D: Stephanie Herseth Sandlin? Bernie Hunhoff, who tried for it in 1998, and now says he doesn’t have the dough, and is not interested? Wild, wild guess sure to be wrong, but how interesting would it be — Tom Daschle. Even wilder? Sioux Falls native, TV star and party guy Pat O’Brien.

Lt. Governor:

R: LG Matt “The Nurse/Lawyer” Michels, unless some up-and-comer shoves him aside.

D: Um, well, let’s say Nancy Turbak Berry, or Jeff Barth. Would you believe Matt “Corn Dog” Varilek? Hell, in 2010 the Dems ran a Republican for this office.

Senate:

R: Former Gov./Insurance Pitcher Mike Rounds. Maybe Rep. Kristi Noem, who declines to decline every chance she gets and had time to complete her long-lost college education during her first term in office.

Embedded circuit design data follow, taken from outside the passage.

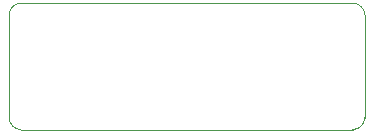
<source format=gbr>
%TF.GenerationSoftware,KiCad,Pcbnew,(5.1.6)-1*%
%TF.CreationDate,2022-09-04T01:09:06+08:00*%
%TF.ProjectId,Vol_trans,566f6c5f-7472-4616-9e73-2e6b69636164,rev?*%
%TF.SameCoordinates,Original*%
%TF.FileFunction,Profile,NP*%
%FSLAX46Y46*%
G04 Gerber Fmt 4.6, Leading zero omitted, Abs format (unit mm)*
G04 Created by KiCad (PCBNEW (5.1.6)-1) date 2022-09-04 01:09:06*
%MOMM*%
%LPD*%
G01*
G04 APERTURE LIST*
%TA.AperFunction,Profile*%
%ADD10C,0.050000*%
%TD*%
G04 APERTURE END LIST*
D10*
X157400000Y-83100000D02*
G75*
G02*
X158400000Y-84100000I0J-1000000D01*
G01*
X158400000Y-92800000D02*
G75*
G02*
X157400000Y-93800000I-1000000J0D01*
G01*
X129300000Y-93800000D02*
G75*
G02*
X128300000Y-92800000I0J1000000D01*
G01*
X128300000Y-84100000D02*
G75*
G02*
X129300000Y-83100000I1000000J0D01*
G01*
X128300000Y-92800000D02*
X128300000Y-84100000D01*
X157400000Y-93800000D02*
X129300000Y-93800000D01*
X158400000Y-92700000D02*
X158400000Y-92700000D01*
X158400000Y-84100000D02*
X158400000Y-92800000D01*
X129300000Y-83100000D02*
X157400000Y-83100000D01*
M02*

</source>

D: Here they have a name or two, in either SHS, Zach’s mom and a recovering lobbyist who is pondering a comeback, or U.S. Attorney/Son in Waiting Brendan Johnson.

House:

R: Noem, or maybe Dusty “PUC? Just kidding.” Johnson or some other eager young GOPer if she tries for the Senate.

D: Whoever loses the coin toss between SHS and Brendan? Bernie? Another try by Varilek?

Constitutional offices:

R: They hold all the offices, so it’s likely the same starters as 2010. Secretary of State Jason Gant may well face a challenge by another Republican, who can assuredly count on Stan Adelstein for a campaign donation or two.

D: If they nominate Ron Volesky for attorney general again we’ll ask for a Black Sox investigation.